The judge also provided for the eventuality that he was subsequently found wrong about the resulting trust point, in which case he would rely upon the discretionary remedy available to him under section 24(1)(c) MCA 1973 to find that he was entitled to extend the licence given to the wife notionally (but not actually) by Dunross Ltd, via the husband, to use the main house, such that the licence would pertain for her life, without payment. This finding only became relevant if for the judge’s decision on the resulting trust point were successfully impugned.

The wife's civil claims

In addition to the matrimonial proceedings, the wife had filed particulars of claim asserting that the parties had during the marriage reached a legally binding agreement that they would share everything.

It was agreed during the hearing that the judge should 'fact-find' at this hearing as regards the wife's civil claims, but that to save time the legal consequences of the facts found (if found in her favour) should be adjourned over to wait and see whether the husband honoured the financial remedy order. If he did so, the civil claims would be dismissed; but if not, then they could be restored.

The judge accepted that there were likely to have been occasions during the marriage when the husband made the kind of assurances that the wife relied upon in seeking to pursue a civil claim against him, such as that they were 'in this together'. However, he did not consider that the husband would have intended this to clothe the wife with enforceable legal rights (and obligations) nor that the wife would have understood him to do so. There was no intention to create legal relations, nor (where detrimental reliance is necessary) any detrimental reliance. 

'Unenforceable orders'

The judge noted that the husband had argued that, as a point of general principle, orders should not be made if they would be unenforceable, thereby seeking to rely on the husband’s track record of thumbing his nose at orders of the English court. The judge rejected this argument outright, stating that 'If this were the principle applied in cases like this, then wives would never receive an award, in case they could not enforce it'. This was not a reason to depart from the order that the judge would consider to be fair and just as between the parties.


The judge had determined that the total 'kitty' was in the sum of £205,895,894, but explained that further discounts were in his judgment appropriate because:
  1. The valuations of the corporate properties, which had resulted in the substantial increase between the two SJE reports, were heavily caveated.
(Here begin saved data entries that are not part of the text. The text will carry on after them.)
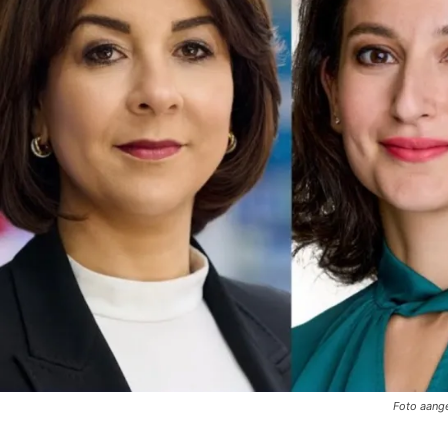
Foto aang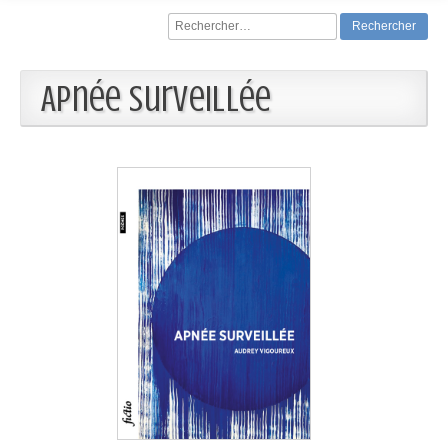
Rechercher :
Apnée surveillée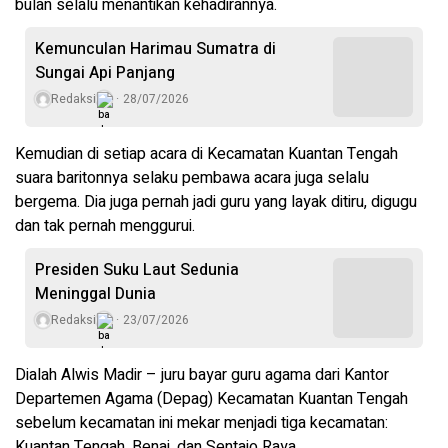
bulan selalu menantikan kehadirannya.
Kemunculan Harimau Sumatra di
Sungai Api Panjang
Redaksi
28/07/2026
Kemudian di setiap acara di Kecamatan Kuantan Tengah
suara baritonnya selaku pembawa acara juga selalu
bergema. Dia juga pernah jadi guru yang layak ditiru, digugu
dan tak pernah menggurui.
Presiden Suku Laut Sedunia
Meninggal Dunia
Redaksi
23/07/2026
Dialah Alwis Madir – juru bayar guru agama dari Kantor
Departemen Agama (Depag) Kecamatan Kuantan Tengah
sebelum kecamatan ini mekar menjadi tiga kecamatan:
Kuantan Tengah, Benai, dan Sentajo Raya.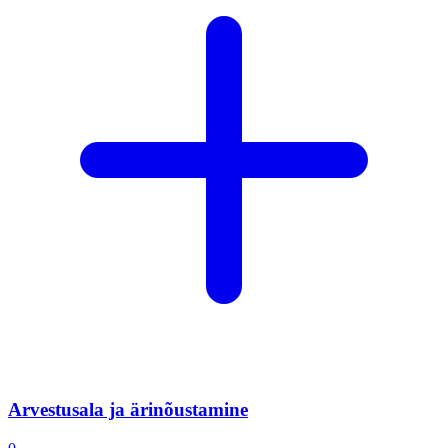
Arvestusala ja ärinõustamine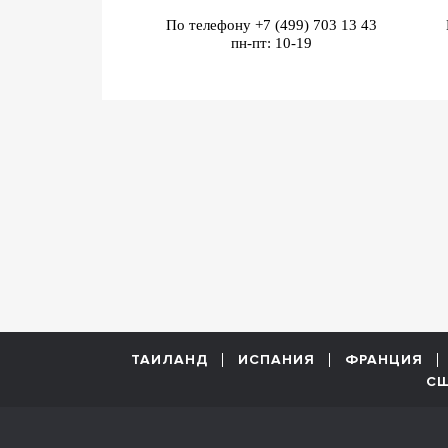
По телефону
+7 (499) 703 13 43
пн-пт: 10-19
ТАИЛАНД
ИСПАНИЯ
ФРАНЦИЯ
С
Justifying a discount of 10% of the value attributed by the SJE to the husband's indirectly owned MUI shares.
  2. Although the judge had accepted the SJE’s approach to valuing the MUI shares based on the updated desktop valuations of the underlying real property, the SJE had accepted in cross-examination that there would be 'a respectable body of accountancy opinion' which might well have a very different view from him on the point. There was also a substantial measure of illiquidity in the case and the husband may have difficulties finding a buyer for his shares. Therefore, a further discount of 20% would be fair, to take account of these factors.
The judge therefore reduced the MUI share valuation by 30%, leading to a discounted valuation of the total funds available for distribution of £161,153,571. 

Having rejected the husband's various arguments as to the grounds on which a departure from equality was justified, the judge concluded that there was no reason why the starting point should not be the yardstick of equality. He rejected the husband’s claim that this marriage, spanning five decades and producing five children, was anything other than a sharing case.

However, the wife would prefer to have a lump sum rather than shares, particularly given the practical difficulties of enforcement against shareholdings in companies spread across the world, and the fact that the share transfer option would leave the parties financially linked. 

In order to take account of the difference in the type of the assets being provided to the parties, the judge concluded that the wife should receive 40% of the discounted kitty, less the MPS and LSPO which she had conceded throughout the case should be treated as paid on account of her final award.